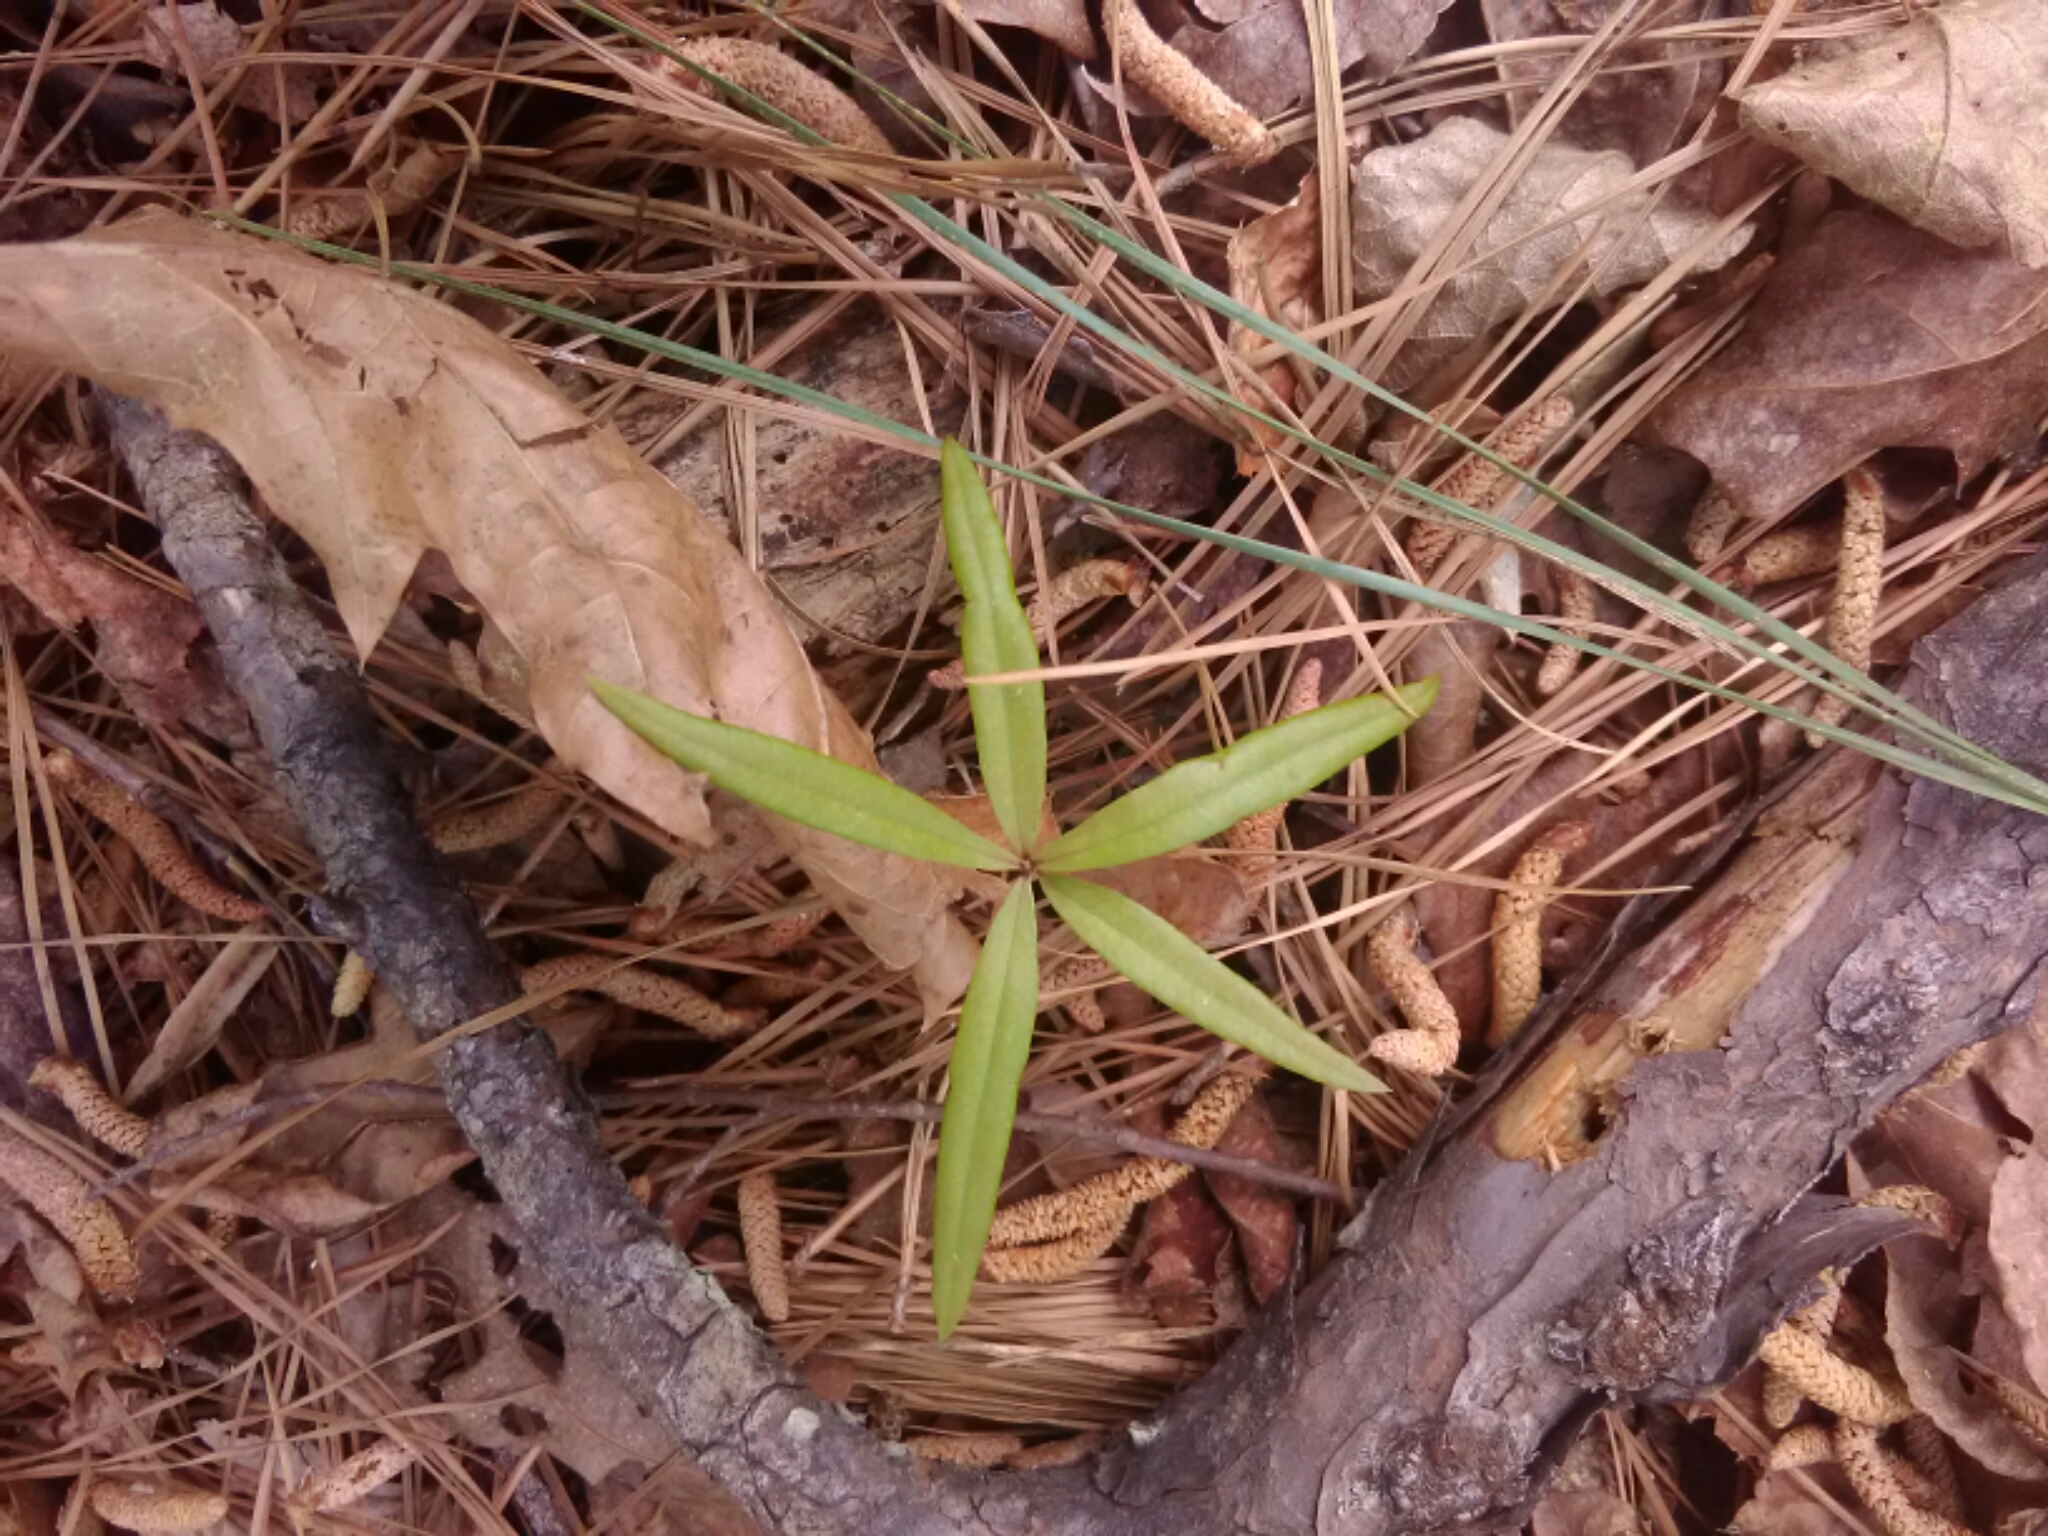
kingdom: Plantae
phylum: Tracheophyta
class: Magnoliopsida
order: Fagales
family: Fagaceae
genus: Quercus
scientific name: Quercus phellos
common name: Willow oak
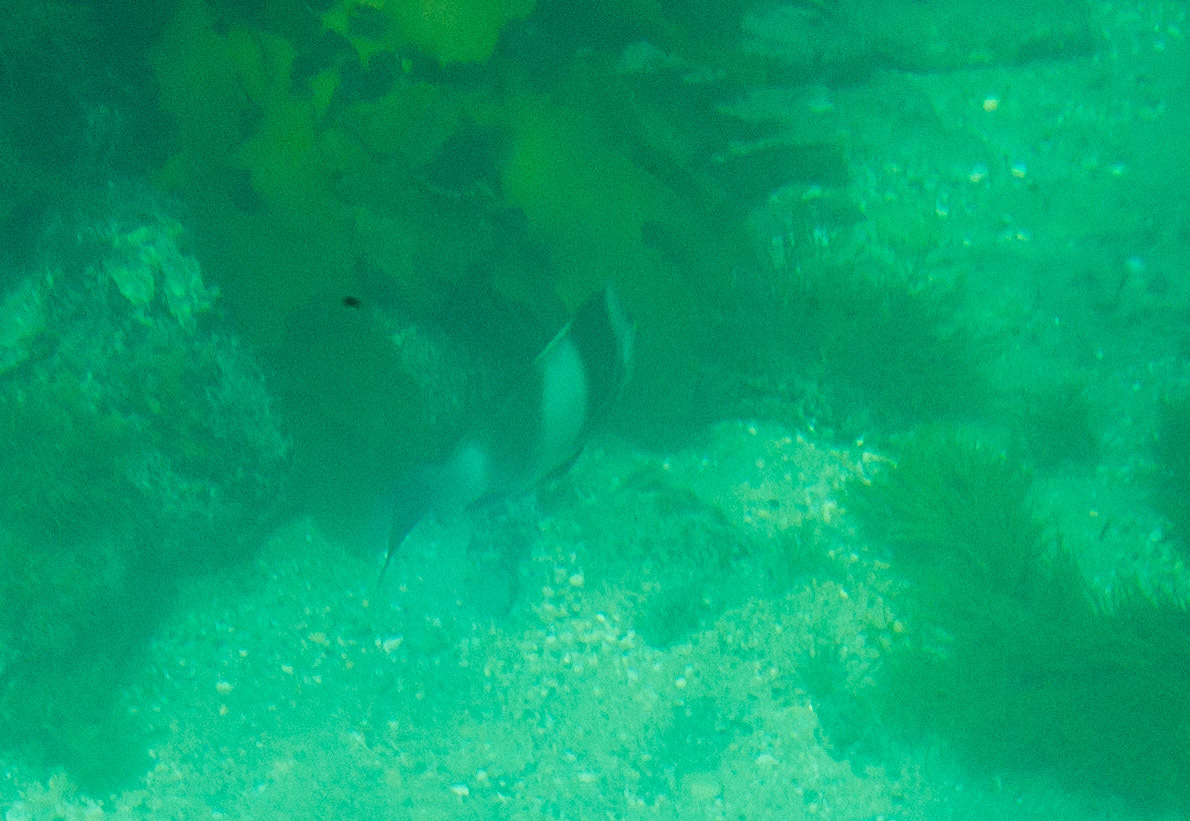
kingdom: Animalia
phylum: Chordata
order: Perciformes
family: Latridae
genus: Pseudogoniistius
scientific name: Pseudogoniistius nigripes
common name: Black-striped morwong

→ **EXERCISE DIRECTIONS**
Reproduce the data word for word, starting at the line that contains "scientific name: Quercus phellos" and continuing to the end of the data. Leave the pictures out of your copy.

→ **FINISHED TASK**
scientific name: Quercus phellos
common name: Willow oak
kingdom: Animalia
phylum: Chordata
order: Perciformes
family: Latridae
genus: Pseudogoniistius
scientific name: Pseudogoniistius nigripes
common name: Black-striped morwong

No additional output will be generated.